Both the British and the American armies tried to motivate slaves to fight on their behalf by offering them their freedom and even some payment after a period of service, and many slaves fled to fight for the British against their former owners. In The Patriot, however, the Martin family's freed slaves being rounded up to fight for the British is treated as a sad moment, whereas Occam being donated to Benjamin Martin's militia by his owner and earning his freedom through service is framed as a triumphant storyline. Director Spike Lee was particularly vocal about his disgust at how The Patriot "dodged around, skirted about or completely ignored slavery," calling it "pure, blatant American Hollywood propaganda. A complete whitewashing of history."
The Patriot Is Most Historically Accurate In Its Battle Scenes
Ironically, the aspect of The Patriot that might seem the most ridiculous is actually where it shines the most in terms of historical accuracy. The film portrays two key battles of the Revolutionary War: the Battle of Camden (which Gabriel and Benjamin observe from a distance) and the Battle of Cowpens (the final battle of the movie). The sight of the American and British forces stiffly marching towards each other across a field and then standing still and fully exposed in regimented columns while firing their rifles may seem strange compared to more modern tactics of trench warfare and defensive fighting positions.
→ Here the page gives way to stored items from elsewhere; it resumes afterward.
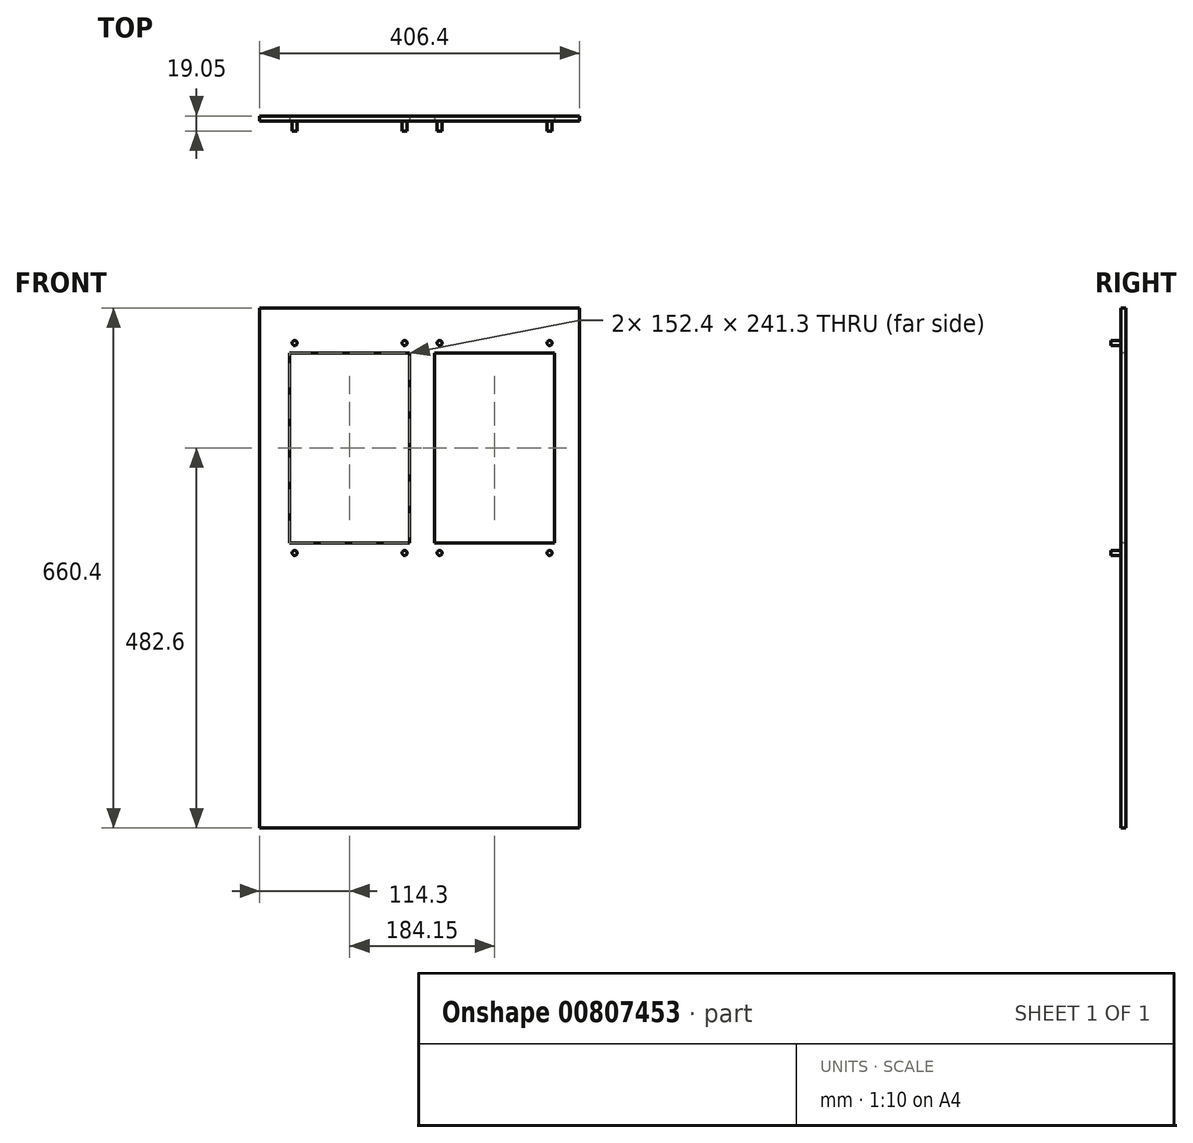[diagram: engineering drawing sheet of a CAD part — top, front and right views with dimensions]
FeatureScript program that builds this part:
annotation { "Feature Type Name" : "Feature", "Feature Type Description" : "" }
export const myFeature = defineFeature(function(context is Context, id is Id, definition is map)
    precondition{}
    {
        {
            var Q0;
            Q0=qCreatedBy(makeId("Front.planeOp"),FACE);
            var sketch = newSketch(context, id + "F0", { "sketchPlane" : qUnion([Q0])});
            skLineSegment(sketch, "E0.bottom", {"start": v(0, 0) * mm, "end": v(406.4, 0) * mm});
            skLineSegment(sketch, "E0.top", {"start": v(0, 660.4) * mm, "end": v(406.4, 660.4) * mm});
            skLineSegment(sketch, "E0.left", {"start": v(0, 0) * mm, "end": v(0, 660.4) * mm});
            skLineSegment(sketch, "E0.right", {"start": v(406.4, 0) * mm, "end": v(406.4, 660.4) * mm});
            skSolve(sketch);
        }
        {
            var Q0;
            Q0 = qSketchRegion(id + "F0", true);
            extrude(context, id + "F1", {"entities" : qUnion([Q0]), "depth" : 6.35 * mm, "offsetDistance" : 25.4 * mm});
        }
        {
            var Q0;
            Q0=makeQuery(id+"F1.opExtrude","CAP_FACE",FACE,{"disambiguationData":[OSD([sQuery(id+"F0.wireOp",EDGE,"E0.bottom"),sQuery(id+"F0.wireOp",EDGE,"E0.top"),sQuery(id+"F0.wireOp",EDGE,"E0.left"),sQuery(id+"F0.wireOp",EDGE,"E0.right")])],"isStart":false});
            var sketch = newSketch(context, id + "F2", { "sketchPlane" : qUnion([Q0])});
            skLineSegment(sketch, "E1.bottom", {"start": v(38.1, 603.25) * mm, "end": v(190.5, 603.25) * mm});
            skLineSegment(sketch, "E1.top", {"start": v(38.1, 361.95) * mm, "end": v(190.5, 361.95) * mm});
            skLineSegment(sketch, "E1.left", {"start": v(38.1, 603.25) * mm, "end": v(38.1, 361.95) * mm});
            skLineSegment(sketch, "E1.right", {"start": v(190.5, 603.25) * mm, "end": v(190.5, 361.95) * mm});
            skLineSegment(sketch, "E2.bottom", {"start": v(222.25, 603.25) * mm, "end": v(374.65, 603.25) * mm});
            skLineSegment(sketch, "E2.top", {"start": v(222.25, 361.95) * mm, "end": v(374.65, 361.95) * mm});
            skLineSegment(sketch, "E2.left", {"start": v(222.25, 603.25) * mm, "end": v(222.25, 361.95) * mm});
            skLineSegment(sketch, "E2.right", {"start": v(374.65, 603.25) * mm, "end": v(374.65, 361.95) * mm});
            skSolve(sketch);
        }
        {
            var Q0;
            Q0=makeQuery(id+"F2.imprint","IMPRINT",FACE,{"disambiguationData":[TD([[makeQuery(id+"F2.imprint","IMPRINT",EDGE,{"derivedFrom":sQuery(id+"F2.wireOp",EDGE,"E1.bottom")}),-1.0]])]});
            var Q1;
            Q1=makeQuery(id+"F2.imprint","IMPRINT",FACE,{"disambiguationData":[TD([[makeQuery(id+"F2.imprint","IMPRINT",EDGE,{"derivedFrom":sQuery(id+"F2.wireOp",EDGE,"E2.bottom")}),-1.0]])]});
            extrude(context, id + "F3", {"entities" : qUnion([Q0, Q1]), "operationType" : NewBodyOperationType.REMOVE, "endBound" : BoundingType.THROUGH_ALL, "oppositeDirection" : true, "depth" : 25.4 * mm, "offsetDistance" : 25.4 * mm});
        }
        {
            var Q0;
            Q0=makeQuery(id+"F1.opExtrude","CAP_FACE",FACE,{"disambiguationData":[OSD([sQuery(id+"F0.wireOp",EDGE,"E0.bottom"),sQuery(id+"F0.wireOp",EDGE,"E0.top"),sQuery(id+"F0.wireOp",EDGE,"E0.left"),sQuery(id+"F0.wireOp",EDGE,"E0.right")])],"isStart":false});
            var sketch = newSketch(context, id + "F4", { "sketchPlane" : qUnion([Q0])});
            skPoint(sketch, "E3", {"position": v(44.45, 615.95) * mm});
            skLineSegment(sketch, "E4", {"start": v(114.3, 603.25) * mm, "end": v(114.3, 361.95) * mm});
            skLineSegment(sketch, "E5", {"start": v(38.1, 482.6) * mm, "end": v(190.5, 482.6) * mm});
            skLineSegment(sketch, "E6", {"start": v(298.45, 603.25) * mm, "end": v(298.45, 361.95) * mm});
            skLineSegment(sketch, "E7", {"start": v(222.25, 482.6) * mm, "end": v(374.65, 482.6) * mm});
            skPoint(sketch, "E8.MirrorP", {"position": v(44.45, 349.25) * mm});
            skLineSegment(sketch, "E9.MirrorCS", {"start": v(114.3, 361.95) * mm, "end": v(114.3, 603.25) * mm});
            skPoint(sketch, "E10.MirrorP", {"position": v(184.15, 615.95) * mm});
            skPoint(sketch, "E11.MirrorP", {"position": v(184.15, 349.25) * mm});
            skCircle(sketch, "E12", {"center": v(44.45, 615.95) * mm, "radius": 3.18 * mm});
            skCircle(sketch, "E13", {"center": v(184.15, 615.95) * mm, "radius": 3.18 * mm});
            skCircle(sketch, "E14", {"center": v(44.45, 349.25) * mm, "radius": 3.17 * mm});
            skCircle(sketch, "E15", {"center": v(184.15, 349.25) * mm, "radius": 3.18 * mm});
            skPoint(sketch, "E16", {"position": v(228.6, 615.95) * mm});
            skPoint(sketch, "E17.MirrorP", {"position": v(368.3, 615.95) * mm});
            skPoint(sketch, "E18.MirrorP", {"position": v(228.6, 349.25) * mm});
            skPoint(sketch, "E19.MirrorP", {"position": v(368.3, 349.25) * mm});
            skCircle(sketch, "E20", {"center": v(228.6, 615.95) * mm, "radius": 3.18 * mm});
            skCircle(sketch, "E21", {"center": v(368.3, 615.95) * mm, "radius": 3.18 * mm});
            skCircle(sketch, "E22", {"center": v(228.6, 349.25) * mm, "radius": 3.18 * mm});
            skCircle(sketch, "E23", {"center": v(368.3, 349.25) * mm, "radius": 3.18 * mm});
            skSolve(sketch);
        }
        {
            var Q0;
            Q0=makeQuery(id+"F4.imprint","IMPRINT",FACE,{"disambiguationData":[TD([[makeQuery(id+"F4.imprint","IMPRINT",EDGE,{"derivedFrom":sQuery(id+"F4.wireOp",EDGE,"E12")}),1.0]])]});
            var Q1;
            Q1=makeQuery(id+"F4.imprint","IMPRINT",FACE,{"disambiguationData":[TD([[makeQuery(id+"F4.imprint","IMPRINT",EDGE,{"derivedFrom":sQuery(id+"F4.wireOp",EDGE,"E13")}),1.0]])]});
            var Q2;
            Q2=makeQuery(id+"F4.imprint","IMPRINT",FACE,{"disambiguationData":[TD([[makeQuery(id+"F4.imprint","IMPRINT",EDGE,{"derivedFrom":sQuery(id+"F4.wireOp",EDGE,"E14")}),1.0]])]});
            var Q3;
            Q3=makeQuery(id+"F4.imprint","IMPRINT",FACE,{"disambiguationData":[TD([[makeQuery(id+"F4.imprint","IMPRINT",EDGE,{"derivedFrom":sQuery(id+"F4.wireOp",EDGE,"E15")}),1.0]])]});
            var Q4;
            Q4=makeQuery(id+"F4.imprint","IMPRINT",FACE,{"disambiguationData":[TD([[makeQuery(id+"F4.imprint","IMPRINT",EDGE,{"derivedFrom":sQuery(id+"F4.wireOp",EDGE,"E20")}),1.0]])]});
            var Q5;
            Q5=makeQuery(id+"F4.imprint","IMPRINT",FACE,{"disambiguationData":[TD([[makeQuery(id+"F4.imprint","IMPRINT",EDGE,{"derivedFrom":sQuery(id+"F4.wireOp",EDGE,"E21")}),1.0]])]});
            var Q6;
            Q6=makeQuery(id+"F4.imprint","IMPRINT",FACE,{"disambiguationData":[TD([[makeQuery(id+"F4.imprint","IMPRINT",EDGE,{"derivedFrom":sQuery(id+"F4.wireOp",EDGE,"E22")}),1.0]])]});
            var Q7;
            Q7=makeQuery(id+"F4.imprint","IMPRINT",FACE,{"disambiguationData":[TD([[makeQuery(id+"F4.imprint","IMPRINT",EDGE,{"derivedFrom":sQuery(id+"F4.wireOp",EDGE,"E23")}),1.0]])]});
            extrude(context, id + "F5", {"entities" : qUnion([Q0, Q1, Q2, Q3, Q4, Q5, Q6, Q7]), "operationType" : NewBodyOperationType.ADD, "depth" : 12.7 * mm, "offsetDistance" : 25.4 * mm});
        }
    });
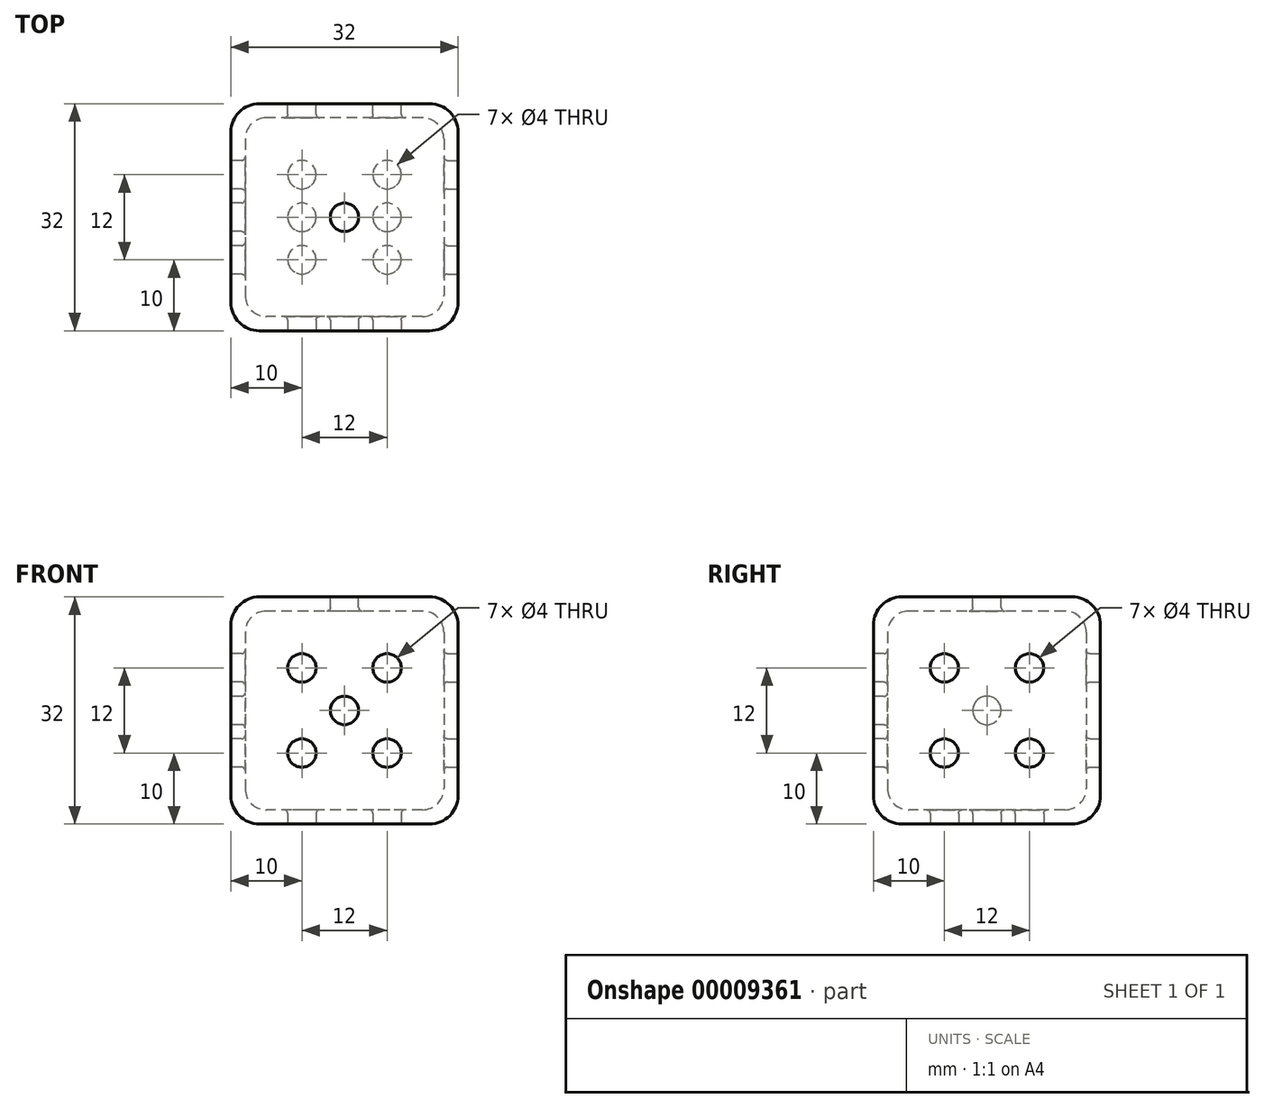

However, at the time firearms took a long time to reload (at best, a soldier could fire around three shots per minute) and were not particularly accurate even when aimed perfectly (the scene of Benjamin and his two sons sniping Redcoats with pinpoint precision is very unrealistic).
This meant that the key to victory in open battle was holding formation and firing as quickly as possible, because in formation soldiers became greater than the sum of their parts. Forty men standing in formation and firing in the same general direction would land more shots than those same forty men scattered across the battlefield and trying to aim at specific targets. And while one line of soldiers dropped down to reload, the line standing behind them could take aim and fire the next volley of shots. Victory could also be won by forcing the opposing side to break their own formation, which in the Battle of Camden was achieved through a bayonet charge that the American forces were unprepared for, and which caused them to panic and scatter.
The American soldiers at the Battle of Cowpens were led by General Daniel Morgan, one of the men that Benjamin Martin is based on, and the scene in which militia members are asked to fire only two shots and then feign a retreat really did happen. The plan was designed to draw the British forces forward, believing they had the Americans on the run, only to lead them into a prepared volley of musket fire immediately followed by a bayonet charge. The actual deaths and injuries inflicted by this surprise attack were arguably less important than the emotional shock of it, which broke the already strained morale of the British soldiers and caused many of them to flee, surrender, or simply collapse to the ground. While The Patriot's actual story may be largely fictionalized, the movie does a great job of showing the effectiveness of both line formations and guerrilla tactics during the Revolutionary War.